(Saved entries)
============================================================

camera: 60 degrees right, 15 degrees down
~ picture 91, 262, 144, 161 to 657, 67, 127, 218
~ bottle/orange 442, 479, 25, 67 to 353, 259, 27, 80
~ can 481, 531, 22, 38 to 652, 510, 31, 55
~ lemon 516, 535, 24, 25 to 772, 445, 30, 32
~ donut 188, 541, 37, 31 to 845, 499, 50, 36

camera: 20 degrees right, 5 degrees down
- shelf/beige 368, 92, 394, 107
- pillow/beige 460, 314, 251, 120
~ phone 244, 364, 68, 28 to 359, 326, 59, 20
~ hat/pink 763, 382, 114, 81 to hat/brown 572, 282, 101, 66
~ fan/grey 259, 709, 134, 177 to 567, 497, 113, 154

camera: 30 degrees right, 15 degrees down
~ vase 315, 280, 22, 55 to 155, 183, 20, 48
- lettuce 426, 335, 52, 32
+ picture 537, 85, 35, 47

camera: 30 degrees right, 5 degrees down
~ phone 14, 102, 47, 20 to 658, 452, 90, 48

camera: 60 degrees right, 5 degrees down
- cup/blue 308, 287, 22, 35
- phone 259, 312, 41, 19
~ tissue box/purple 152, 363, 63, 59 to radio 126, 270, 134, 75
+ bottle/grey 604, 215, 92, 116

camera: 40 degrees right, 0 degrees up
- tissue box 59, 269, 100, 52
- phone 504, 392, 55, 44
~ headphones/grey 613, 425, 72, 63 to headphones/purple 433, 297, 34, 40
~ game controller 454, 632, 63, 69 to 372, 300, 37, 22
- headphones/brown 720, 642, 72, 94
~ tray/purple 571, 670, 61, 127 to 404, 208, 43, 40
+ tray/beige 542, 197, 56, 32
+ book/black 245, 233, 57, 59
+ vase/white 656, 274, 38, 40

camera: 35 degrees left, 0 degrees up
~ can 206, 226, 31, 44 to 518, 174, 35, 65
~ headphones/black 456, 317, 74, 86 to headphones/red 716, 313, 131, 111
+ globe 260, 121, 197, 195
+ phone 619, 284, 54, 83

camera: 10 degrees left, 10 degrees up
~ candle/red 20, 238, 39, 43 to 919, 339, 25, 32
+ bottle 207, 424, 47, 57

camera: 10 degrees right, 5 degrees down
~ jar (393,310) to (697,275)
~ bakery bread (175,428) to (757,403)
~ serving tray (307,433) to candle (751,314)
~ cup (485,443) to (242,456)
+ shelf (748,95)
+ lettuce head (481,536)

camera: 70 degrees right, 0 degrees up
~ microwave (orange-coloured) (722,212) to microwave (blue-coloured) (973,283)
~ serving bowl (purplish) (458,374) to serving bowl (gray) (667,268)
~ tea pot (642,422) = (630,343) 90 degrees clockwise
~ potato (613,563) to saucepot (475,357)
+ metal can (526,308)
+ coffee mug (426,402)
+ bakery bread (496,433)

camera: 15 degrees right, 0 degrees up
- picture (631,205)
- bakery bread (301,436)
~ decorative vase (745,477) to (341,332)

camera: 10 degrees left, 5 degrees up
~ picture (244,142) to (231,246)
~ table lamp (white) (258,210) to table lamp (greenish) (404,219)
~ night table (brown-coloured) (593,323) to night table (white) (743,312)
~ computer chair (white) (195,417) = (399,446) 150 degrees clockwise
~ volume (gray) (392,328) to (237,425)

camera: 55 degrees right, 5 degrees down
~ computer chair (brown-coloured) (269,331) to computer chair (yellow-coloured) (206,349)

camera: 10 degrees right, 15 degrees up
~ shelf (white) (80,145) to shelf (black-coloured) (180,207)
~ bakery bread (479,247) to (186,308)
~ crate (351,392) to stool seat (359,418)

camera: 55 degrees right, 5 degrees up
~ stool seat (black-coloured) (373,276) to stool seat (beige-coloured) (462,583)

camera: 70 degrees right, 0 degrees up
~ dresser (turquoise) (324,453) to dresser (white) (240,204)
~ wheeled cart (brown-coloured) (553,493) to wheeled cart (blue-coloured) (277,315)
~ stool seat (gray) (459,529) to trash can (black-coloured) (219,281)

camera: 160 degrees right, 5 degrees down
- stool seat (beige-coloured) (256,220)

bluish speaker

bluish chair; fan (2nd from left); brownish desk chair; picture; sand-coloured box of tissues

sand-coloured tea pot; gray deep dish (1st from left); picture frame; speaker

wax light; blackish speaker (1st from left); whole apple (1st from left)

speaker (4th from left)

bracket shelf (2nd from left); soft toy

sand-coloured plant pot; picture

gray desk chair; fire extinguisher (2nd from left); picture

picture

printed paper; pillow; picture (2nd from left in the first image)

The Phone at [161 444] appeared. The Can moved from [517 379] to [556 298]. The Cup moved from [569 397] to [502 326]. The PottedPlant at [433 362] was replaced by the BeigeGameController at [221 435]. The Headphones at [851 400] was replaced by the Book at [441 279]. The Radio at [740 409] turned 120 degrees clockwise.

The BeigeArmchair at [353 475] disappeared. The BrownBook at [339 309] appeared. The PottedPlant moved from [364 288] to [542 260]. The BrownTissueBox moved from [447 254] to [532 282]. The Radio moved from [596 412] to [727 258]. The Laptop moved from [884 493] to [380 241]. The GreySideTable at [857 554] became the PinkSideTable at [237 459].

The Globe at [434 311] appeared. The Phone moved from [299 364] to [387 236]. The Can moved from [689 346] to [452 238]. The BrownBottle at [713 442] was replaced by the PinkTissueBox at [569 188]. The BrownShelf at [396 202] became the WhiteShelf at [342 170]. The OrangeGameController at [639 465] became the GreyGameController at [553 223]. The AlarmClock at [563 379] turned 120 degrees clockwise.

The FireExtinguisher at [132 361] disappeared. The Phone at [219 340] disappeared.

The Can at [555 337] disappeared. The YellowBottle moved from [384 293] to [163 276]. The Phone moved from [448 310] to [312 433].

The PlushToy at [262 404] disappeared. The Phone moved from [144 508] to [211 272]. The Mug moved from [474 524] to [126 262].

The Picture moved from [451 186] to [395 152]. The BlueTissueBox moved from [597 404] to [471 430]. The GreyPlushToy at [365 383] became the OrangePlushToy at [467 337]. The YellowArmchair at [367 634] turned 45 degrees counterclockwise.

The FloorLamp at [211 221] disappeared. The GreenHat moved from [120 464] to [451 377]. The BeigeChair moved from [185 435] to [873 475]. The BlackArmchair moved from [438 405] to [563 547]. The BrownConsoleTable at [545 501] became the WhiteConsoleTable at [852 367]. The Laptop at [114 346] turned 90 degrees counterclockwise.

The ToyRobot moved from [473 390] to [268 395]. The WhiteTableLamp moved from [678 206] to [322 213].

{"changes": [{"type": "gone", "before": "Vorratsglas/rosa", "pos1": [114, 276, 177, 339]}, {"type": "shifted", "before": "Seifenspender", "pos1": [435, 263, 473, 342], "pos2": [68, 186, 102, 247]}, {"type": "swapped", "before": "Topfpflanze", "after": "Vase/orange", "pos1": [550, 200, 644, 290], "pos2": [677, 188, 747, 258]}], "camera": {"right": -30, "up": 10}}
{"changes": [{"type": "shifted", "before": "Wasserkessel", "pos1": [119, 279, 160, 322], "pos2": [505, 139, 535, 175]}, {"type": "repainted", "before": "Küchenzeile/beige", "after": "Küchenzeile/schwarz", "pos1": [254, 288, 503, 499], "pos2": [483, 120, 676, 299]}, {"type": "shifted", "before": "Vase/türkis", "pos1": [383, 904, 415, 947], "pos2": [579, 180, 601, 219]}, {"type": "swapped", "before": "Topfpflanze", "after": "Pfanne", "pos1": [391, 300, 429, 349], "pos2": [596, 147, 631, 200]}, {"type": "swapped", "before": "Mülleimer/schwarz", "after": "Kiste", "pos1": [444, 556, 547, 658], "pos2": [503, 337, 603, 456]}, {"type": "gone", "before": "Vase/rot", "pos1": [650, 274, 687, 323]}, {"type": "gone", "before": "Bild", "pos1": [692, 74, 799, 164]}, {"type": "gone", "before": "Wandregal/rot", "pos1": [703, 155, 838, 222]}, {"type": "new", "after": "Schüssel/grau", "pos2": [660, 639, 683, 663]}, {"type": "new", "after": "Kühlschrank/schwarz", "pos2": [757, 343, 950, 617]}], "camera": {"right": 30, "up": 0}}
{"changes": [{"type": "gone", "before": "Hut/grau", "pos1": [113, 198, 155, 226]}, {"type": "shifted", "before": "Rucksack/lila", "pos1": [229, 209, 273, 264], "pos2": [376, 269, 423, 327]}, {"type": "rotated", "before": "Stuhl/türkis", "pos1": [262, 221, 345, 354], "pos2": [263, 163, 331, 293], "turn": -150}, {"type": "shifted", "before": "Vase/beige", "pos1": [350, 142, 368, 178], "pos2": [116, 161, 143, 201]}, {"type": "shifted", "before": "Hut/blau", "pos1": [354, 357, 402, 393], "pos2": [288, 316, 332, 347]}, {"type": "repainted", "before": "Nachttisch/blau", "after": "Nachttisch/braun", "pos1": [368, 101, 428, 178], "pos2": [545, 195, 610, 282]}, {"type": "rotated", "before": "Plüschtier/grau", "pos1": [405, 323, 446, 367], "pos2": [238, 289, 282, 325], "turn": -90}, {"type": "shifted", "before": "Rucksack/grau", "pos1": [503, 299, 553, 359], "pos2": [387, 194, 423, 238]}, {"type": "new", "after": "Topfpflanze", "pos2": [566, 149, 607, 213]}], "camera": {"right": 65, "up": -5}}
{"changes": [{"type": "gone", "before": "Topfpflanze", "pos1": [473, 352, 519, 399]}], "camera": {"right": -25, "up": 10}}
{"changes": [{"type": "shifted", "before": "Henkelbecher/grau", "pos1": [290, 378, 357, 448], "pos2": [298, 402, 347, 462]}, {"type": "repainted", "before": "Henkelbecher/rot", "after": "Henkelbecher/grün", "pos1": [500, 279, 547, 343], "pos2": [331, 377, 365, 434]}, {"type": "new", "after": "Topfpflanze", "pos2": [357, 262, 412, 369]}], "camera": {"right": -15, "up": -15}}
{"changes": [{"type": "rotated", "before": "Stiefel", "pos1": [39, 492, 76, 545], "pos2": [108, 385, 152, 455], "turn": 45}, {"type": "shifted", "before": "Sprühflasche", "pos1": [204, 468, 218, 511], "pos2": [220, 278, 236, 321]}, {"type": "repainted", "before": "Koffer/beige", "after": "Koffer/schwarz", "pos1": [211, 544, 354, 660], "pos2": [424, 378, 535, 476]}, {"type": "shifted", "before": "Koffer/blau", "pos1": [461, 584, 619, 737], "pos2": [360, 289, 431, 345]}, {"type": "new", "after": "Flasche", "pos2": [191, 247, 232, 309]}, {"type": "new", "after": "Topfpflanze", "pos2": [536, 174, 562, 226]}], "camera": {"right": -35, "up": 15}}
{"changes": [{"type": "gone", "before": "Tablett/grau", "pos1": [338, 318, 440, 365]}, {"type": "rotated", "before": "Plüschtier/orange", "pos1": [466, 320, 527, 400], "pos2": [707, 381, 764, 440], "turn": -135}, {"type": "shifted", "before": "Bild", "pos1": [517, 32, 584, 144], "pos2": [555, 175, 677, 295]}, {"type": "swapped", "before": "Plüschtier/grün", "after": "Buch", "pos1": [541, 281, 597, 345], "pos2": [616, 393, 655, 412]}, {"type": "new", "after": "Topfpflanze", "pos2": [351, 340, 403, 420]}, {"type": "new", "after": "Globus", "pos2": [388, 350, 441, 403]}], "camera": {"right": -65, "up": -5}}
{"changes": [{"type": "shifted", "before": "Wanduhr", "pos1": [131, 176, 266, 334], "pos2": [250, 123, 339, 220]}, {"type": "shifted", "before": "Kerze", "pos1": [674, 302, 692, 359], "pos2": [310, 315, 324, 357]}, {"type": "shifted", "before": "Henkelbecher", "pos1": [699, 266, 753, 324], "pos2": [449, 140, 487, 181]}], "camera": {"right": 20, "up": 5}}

============================================================

Using the data above, reproduce exactly the lines from the line that contains "259, 27, 80" through the line that contains "445, 30, 32", including both.

~ bottle/orange 442, 479, 25, 67 to 353, 259, 27, 80
~ can 481, 531, 22, 38 to 652, 510, 31, 55
~ lemon 516, 535, 24, 25 to 772, 445, 30, 32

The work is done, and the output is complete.